Bottom line: Should you buy the Dell XPS 17?
We can understand why some people don’t quite get why the XPS 17 even exist. It’s arguably a “niche” laptop that’s easily outperformed by 17.3-inch gaming laptops and on the face of it, it’s “only” one-inch larger than 16-inch laptops.
The truth is the XPS 17 actually threads that needle quite well. You’re getting the maximum amount of screen real-estate in a laptop, but in a package that’s only an inch wider than most thin 15.6-inch gaming laptops. Even against the new crop of 16-inch laptops, you’re still getting a considerable amount more screen real estate.

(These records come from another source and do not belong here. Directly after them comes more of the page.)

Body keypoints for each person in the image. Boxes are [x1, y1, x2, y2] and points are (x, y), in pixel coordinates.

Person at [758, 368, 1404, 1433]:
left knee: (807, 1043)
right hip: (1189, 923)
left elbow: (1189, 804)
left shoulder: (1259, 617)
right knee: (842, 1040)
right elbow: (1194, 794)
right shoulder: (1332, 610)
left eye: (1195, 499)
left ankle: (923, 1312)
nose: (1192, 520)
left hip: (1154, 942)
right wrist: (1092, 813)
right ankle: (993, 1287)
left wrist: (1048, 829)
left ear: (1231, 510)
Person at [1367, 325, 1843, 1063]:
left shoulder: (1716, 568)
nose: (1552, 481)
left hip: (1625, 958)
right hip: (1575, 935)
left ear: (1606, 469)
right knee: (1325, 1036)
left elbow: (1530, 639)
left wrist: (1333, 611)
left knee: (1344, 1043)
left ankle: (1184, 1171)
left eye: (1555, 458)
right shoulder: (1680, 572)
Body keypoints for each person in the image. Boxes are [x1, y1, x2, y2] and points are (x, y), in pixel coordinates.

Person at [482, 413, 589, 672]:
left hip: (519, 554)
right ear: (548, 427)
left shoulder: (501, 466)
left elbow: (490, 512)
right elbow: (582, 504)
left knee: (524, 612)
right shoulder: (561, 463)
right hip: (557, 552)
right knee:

In addition to giving you slightly more screen, the Dell XPS 17 9710 is also considerably less bulky than 17.3-inch gaming laptops. Yes, its RTX 3060 can’t run with an RTX 3080—but the fact is most Adobe applications quickly hit diminishing returns beyond an RTX 3060 so why carry that thick 17.3 inch gaming laptop around with its 2.5 pound brick if all you’re getting is a 15 percent improvement in performance?
To sum up, if you want to pack the largest screen you can into the sleekest laptop possible, and spend a big chunk of time running Adobe apps, it would be pretty hard to beat the XPS 17 9710 . Sure, that’s definitely a niche, but it’s not a bad niche to be in.